Written task:
Search the data for "level". Return each matching line.

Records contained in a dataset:
=-=-=-=-=
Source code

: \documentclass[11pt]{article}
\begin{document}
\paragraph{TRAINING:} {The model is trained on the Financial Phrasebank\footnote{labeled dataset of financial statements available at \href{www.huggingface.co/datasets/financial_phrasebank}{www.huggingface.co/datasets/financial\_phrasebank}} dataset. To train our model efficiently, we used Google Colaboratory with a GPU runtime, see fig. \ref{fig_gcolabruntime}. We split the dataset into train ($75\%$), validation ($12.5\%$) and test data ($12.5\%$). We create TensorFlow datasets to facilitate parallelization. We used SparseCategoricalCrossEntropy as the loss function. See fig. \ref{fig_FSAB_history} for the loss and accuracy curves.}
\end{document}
=-=-=-=-=
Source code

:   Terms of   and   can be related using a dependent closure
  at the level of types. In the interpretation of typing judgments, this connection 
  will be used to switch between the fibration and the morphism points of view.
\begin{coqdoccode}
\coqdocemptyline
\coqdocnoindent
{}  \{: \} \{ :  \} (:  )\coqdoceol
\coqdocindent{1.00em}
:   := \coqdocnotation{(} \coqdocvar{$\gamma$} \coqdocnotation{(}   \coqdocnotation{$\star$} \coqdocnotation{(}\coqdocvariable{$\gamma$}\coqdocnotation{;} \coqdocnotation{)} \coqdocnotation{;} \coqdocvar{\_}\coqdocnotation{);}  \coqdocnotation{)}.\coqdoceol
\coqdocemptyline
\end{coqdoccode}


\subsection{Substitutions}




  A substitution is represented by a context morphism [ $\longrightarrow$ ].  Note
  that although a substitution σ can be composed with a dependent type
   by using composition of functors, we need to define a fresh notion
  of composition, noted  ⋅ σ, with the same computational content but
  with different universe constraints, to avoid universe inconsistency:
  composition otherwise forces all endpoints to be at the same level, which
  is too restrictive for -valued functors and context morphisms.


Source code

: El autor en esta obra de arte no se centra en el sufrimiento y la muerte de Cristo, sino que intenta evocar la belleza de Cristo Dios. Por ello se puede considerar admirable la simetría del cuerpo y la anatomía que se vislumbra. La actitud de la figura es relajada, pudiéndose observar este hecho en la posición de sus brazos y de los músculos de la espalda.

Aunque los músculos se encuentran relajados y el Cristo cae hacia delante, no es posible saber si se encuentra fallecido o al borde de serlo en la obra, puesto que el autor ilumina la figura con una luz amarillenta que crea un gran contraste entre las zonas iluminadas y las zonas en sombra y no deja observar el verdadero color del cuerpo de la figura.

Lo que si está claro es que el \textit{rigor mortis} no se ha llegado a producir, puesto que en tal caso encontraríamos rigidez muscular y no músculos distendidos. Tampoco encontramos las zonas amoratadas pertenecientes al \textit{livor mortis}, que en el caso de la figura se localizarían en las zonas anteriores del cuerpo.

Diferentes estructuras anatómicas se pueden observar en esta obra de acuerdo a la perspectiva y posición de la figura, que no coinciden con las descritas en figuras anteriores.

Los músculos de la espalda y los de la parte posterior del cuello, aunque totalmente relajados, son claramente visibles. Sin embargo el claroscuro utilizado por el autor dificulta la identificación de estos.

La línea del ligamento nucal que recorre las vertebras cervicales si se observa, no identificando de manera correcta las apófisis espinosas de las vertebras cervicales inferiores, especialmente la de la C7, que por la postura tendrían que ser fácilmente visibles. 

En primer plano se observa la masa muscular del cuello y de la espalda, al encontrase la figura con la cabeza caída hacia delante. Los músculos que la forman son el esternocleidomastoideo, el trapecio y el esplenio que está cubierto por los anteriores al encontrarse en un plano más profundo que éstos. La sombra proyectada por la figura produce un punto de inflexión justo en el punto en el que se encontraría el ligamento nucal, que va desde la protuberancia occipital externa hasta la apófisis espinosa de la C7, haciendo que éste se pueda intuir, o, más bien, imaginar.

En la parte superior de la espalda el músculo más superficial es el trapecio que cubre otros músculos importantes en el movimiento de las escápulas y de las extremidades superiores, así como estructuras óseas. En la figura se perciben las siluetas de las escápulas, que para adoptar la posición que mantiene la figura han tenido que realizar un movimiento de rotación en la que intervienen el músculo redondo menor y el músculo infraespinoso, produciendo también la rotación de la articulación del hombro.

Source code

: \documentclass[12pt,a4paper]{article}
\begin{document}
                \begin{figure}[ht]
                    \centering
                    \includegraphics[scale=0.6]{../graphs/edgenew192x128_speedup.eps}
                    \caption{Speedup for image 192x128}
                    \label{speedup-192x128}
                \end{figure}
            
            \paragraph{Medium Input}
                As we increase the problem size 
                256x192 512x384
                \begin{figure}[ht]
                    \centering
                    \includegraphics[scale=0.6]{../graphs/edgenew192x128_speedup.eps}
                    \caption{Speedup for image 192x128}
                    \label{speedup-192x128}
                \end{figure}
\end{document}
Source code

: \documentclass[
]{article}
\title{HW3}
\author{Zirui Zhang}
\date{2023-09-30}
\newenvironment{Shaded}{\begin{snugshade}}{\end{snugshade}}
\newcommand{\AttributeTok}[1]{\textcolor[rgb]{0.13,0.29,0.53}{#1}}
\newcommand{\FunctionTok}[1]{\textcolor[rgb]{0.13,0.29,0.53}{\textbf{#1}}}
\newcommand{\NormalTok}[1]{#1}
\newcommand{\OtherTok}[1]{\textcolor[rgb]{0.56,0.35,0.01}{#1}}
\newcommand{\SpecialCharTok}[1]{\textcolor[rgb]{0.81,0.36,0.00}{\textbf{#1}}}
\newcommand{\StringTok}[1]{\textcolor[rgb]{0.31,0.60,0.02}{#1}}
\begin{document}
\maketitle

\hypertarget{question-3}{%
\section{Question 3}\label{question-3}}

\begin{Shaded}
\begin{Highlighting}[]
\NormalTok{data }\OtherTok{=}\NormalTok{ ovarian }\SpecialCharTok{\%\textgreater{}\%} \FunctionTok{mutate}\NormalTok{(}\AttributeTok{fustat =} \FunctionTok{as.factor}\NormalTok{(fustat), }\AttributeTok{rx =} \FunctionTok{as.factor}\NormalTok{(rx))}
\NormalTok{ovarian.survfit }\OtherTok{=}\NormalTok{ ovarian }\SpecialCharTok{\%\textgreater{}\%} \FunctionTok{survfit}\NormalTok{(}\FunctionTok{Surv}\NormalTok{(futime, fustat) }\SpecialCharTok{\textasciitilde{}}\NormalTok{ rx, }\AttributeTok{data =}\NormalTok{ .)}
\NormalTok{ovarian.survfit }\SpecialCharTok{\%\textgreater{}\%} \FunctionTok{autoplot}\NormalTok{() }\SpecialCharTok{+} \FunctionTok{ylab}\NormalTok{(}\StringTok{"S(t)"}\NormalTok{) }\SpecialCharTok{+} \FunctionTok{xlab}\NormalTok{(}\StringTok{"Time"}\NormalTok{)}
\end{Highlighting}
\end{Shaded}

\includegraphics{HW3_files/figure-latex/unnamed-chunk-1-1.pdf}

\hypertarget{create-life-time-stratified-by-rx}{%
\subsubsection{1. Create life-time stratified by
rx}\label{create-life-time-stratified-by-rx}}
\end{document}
=-=-=-=-=
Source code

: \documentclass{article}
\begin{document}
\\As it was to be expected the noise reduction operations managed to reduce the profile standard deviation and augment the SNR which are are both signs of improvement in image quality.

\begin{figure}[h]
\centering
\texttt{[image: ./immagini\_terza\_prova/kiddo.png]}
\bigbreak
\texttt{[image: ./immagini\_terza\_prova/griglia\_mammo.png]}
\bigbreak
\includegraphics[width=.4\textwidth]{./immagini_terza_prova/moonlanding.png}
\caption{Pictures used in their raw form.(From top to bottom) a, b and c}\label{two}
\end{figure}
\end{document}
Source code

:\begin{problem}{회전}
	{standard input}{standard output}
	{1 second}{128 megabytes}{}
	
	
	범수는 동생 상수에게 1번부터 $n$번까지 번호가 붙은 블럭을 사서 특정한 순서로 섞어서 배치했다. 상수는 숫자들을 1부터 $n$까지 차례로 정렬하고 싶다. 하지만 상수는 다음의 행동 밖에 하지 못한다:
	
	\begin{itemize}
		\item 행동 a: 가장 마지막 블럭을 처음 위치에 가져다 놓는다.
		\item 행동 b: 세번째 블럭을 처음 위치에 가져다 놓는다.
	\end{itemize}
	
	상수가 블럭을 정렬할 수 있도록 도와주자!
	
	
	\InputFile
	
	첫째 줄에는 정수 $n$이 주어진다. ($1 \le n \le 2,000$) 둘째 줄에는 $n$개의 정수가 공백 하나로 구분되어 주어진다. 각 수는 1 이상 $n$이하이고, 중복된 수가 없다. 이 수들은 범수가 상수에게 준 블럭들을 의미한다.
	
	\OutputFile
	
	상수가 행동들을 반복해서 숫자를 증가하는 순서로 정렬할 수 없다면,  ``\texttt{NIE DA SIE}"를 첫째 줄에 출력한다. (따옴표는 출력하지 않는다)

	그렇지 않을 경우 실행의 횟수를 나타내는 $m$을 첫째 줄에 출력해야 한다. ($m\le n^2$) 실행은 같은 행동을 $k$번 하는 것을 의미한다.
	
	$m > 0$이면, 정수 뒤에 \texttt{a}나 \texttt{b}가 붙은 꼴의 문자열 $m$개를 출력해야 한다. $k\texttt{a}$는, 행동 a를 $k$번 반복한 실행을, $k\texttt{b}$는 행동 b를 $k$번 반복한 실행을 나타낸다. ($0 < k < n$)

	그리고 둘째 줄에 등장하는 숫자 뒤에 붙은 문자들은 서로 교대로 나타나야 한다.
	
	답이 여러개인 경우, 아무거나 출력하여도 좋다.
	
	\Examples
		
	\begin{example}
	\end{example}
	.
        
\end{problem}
=-=-=-=-=
Answer space:
  at the level of types. In the interpretation of typing judgments, this connection 
  composition otherwise forces all endpoints to be at the same level, which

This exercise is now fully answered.